**Material shown:**
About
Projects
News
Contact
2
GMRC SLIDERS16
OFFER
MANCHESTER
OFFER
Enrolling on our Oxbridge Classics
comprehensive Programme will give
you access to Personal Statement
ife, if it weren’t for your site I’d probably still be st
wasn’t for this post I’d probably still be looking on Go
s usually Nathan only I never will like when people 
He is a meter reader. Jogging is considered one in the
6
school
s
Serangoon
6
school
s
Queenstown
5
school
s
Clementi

* * *

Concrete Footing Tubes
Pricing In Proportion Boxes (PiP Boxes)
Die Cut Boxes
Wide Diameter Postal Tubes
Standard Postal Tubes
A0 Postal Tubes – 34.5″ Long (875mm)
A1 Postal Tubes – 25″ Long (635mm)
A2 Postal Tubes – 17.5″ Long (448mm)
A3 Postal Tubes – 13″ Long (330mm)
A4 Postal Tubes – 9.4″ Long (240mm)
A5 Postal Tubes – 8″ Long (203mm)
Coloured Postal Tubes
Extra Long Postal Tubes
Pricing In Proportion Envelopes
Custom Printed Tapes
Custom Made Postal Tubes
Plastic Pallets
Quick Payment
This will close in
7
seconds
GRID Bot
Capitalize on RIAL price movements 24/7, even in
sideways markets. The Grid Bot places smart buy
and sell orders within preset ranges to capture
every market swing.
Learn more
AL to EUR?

**Your instructions:** Rewrite the part of the listing that opens with the line containing "Concrete Footing Tubes" and closes with the line containing "Extra Long Postal Tubes", changing "Postal Tubes" to "Mailing Tubes" and keeping everything else the same.

**Written reply:**
Concrete Footing Tubes
Pricing In Proportion Boxes (PiP Boxes)
Die Cut Boxes
Wide Diameter Mailing Tubes
Standard Mailing Tubes
A0 Mailing Tubes – 34.5″ Long (875mm)
A1 Mailing Tubes – 25″ Long (635mm)
A2 Mailing Tubes – 17.5″ Long (448mm)
A3 Mailing Tubes – 13″ Long (330mm)
A4 Mailing Tubes – 9.4″ Long (240mm)
A5 Mailing Tubes – 8″ Long (203mm)
Coloured Mailing Tubes
Extra Long Mailing Tubes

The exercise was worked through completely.